If asked to imagine a desert, you're likely to picture large expanses of hostile sand with a straggly plant and a few rocks here and there. While that may resemble the Sahara Desert, it's not what most people would like in their small yards. With a bit of planning, lush water-conserving landscapes are possible for small yards. A desert landscape is best for areas that don't get more than 10 inches of rain and have temperatures that rarely fall below freezing.
Desert River Scape
Desert river beds, though usually dry, are lined with trees and bushes. To replicate the look in your small yard, lay out a curving path of river rocks about 3 feet wide. Intersperse large rocks with smaller ones. Plant three desert trees such as Palo Verde, mesquite or iron wood along the path of the stones, one at each end and one about two-thirds of the way from one end. Along the edges of the river bed plant low-growing plants, ground cover and bushes that grow up to 3 feet. The exact species will depend on your garden's geographic location. Triangleleaf bursage, flame honeysuckle, barberry trailing acacia and desert broom are several varieties to consider.

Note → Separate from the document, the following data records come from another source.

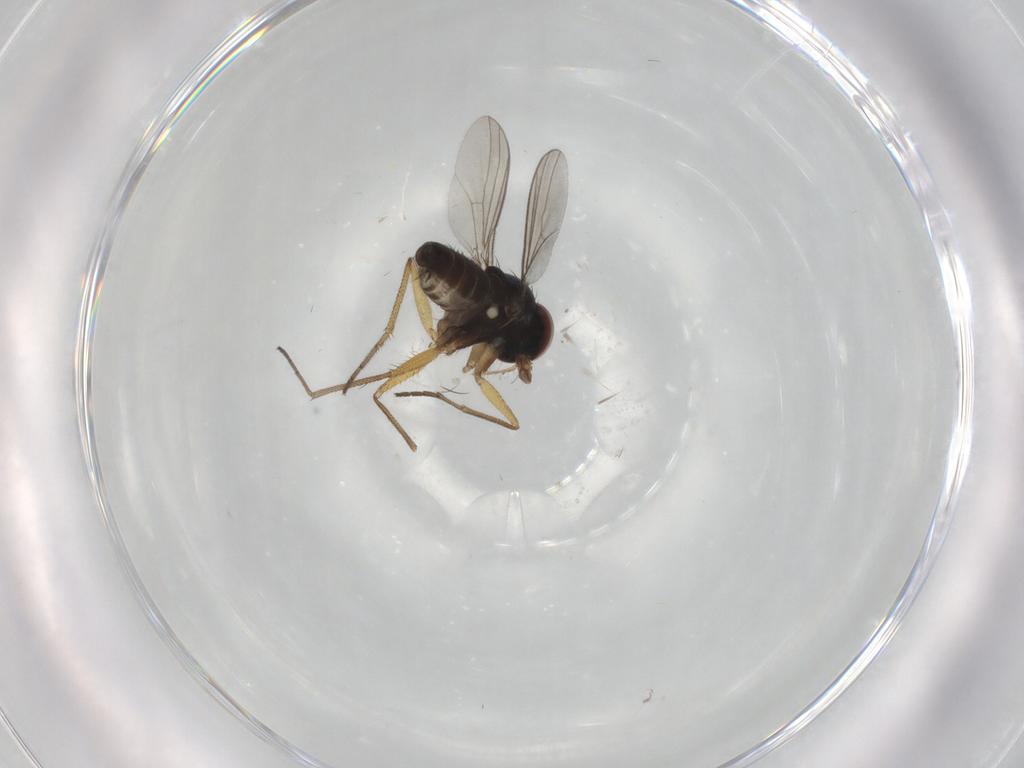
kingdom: Animalia
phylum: Arthropoda
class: Insecta
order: Diptera
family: Dolichopodidae
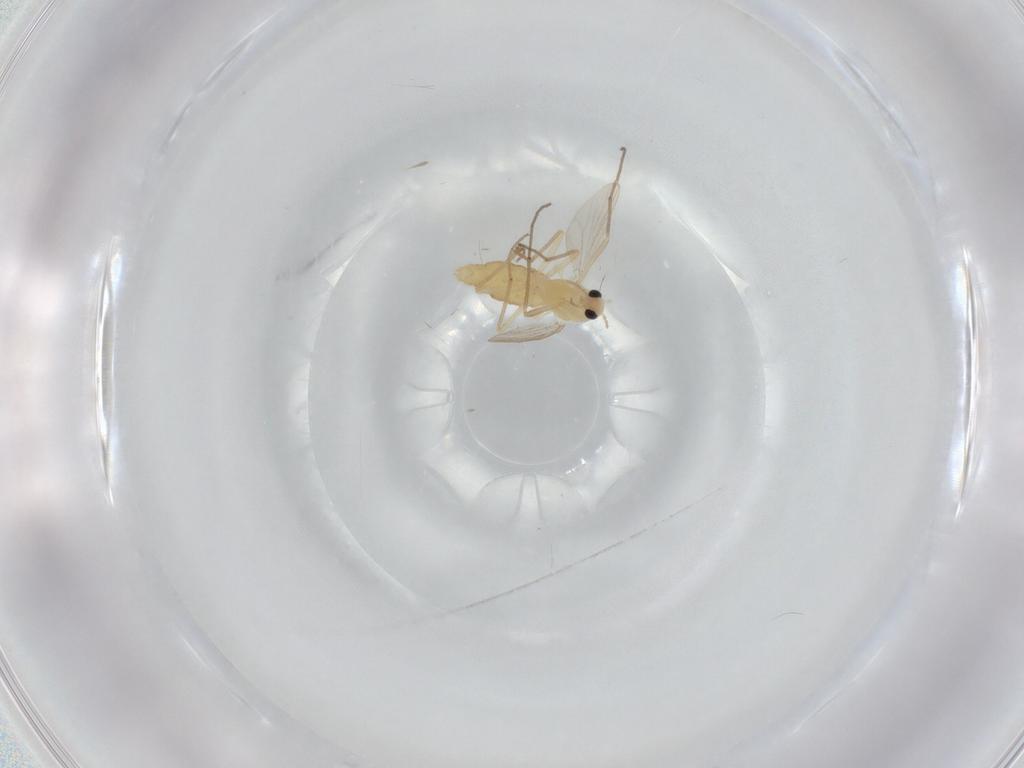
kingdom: Animalia
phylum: Arthropoda
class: Insecta
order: Diptera
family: Chironomidae
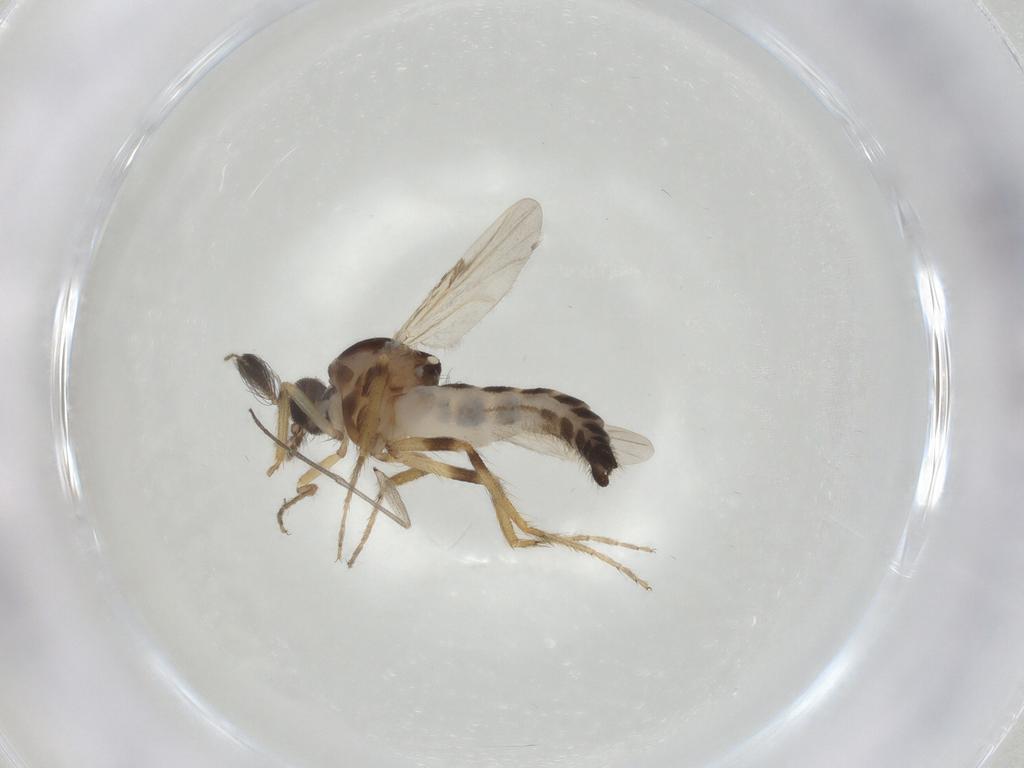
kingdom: Animalia
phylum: Arthropoda
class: Insecta
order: Diptera
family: Ceratopogonidae
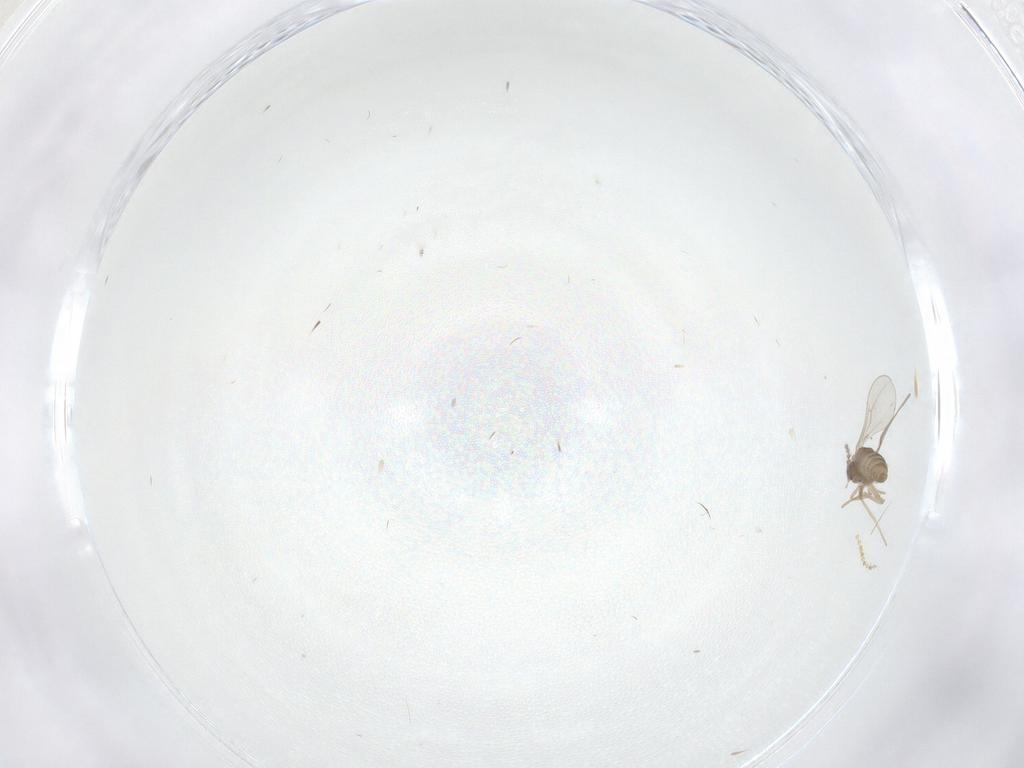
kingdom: Animalia
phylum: Arthropoda
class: Insecta
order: Diptera
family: Cecidomyiidae
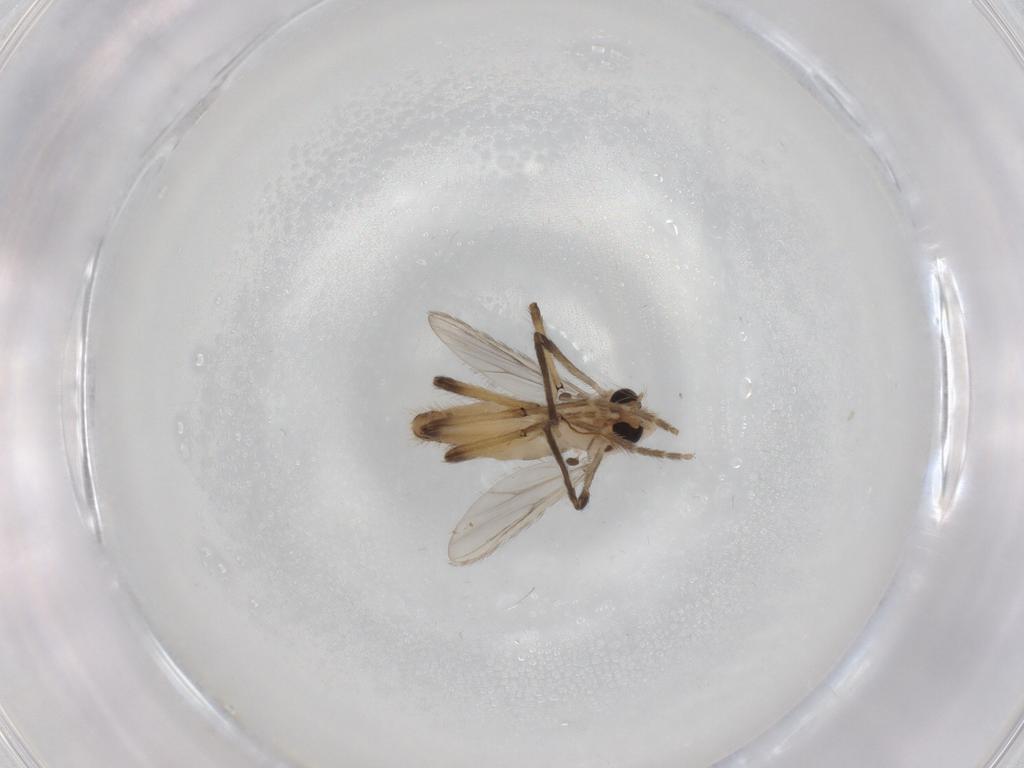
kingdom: Animalia
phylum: Arthropoda
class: Insecta
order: Diptera
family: Chironomidae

With the exception of prickly pear, which can double in size every year, cacti grow slowly. Because they mature over many years, buy cacti that are larger than you normally would if purchasing fast-growing plants. Consider planting them closer together as well. Odd numbers of cacti are more aesthetically pleasing than even numbers. A variety of shapes also looks better than cacti that are all the same shape. For instance, rounded prickly pears, with low-growing, tube-shaped hedge hog cacti, and several tall organ cacti nicely complement a cactus with many small leaves, like an elephant food or jade. Check to make sure the variety of cacti you choose all have the same sunlight requirements. Some don't do well in direct sun all day. Accent the cactus garden with large boulders.
Xeriscapes use groupings of plants that have the same water requirements, usually emphasizing low water-usage plants. High water-usage plants, which includes most flowers, are used sparingly and close to the house. Areas farther from the house have plantings that need little or no supplemental water. Drought-tolerant varieties that are native to your area are best, followed by those native to other regions with arid climates. Xeriscape techniques result in a yard that conserves water while maintaining a lush appearance.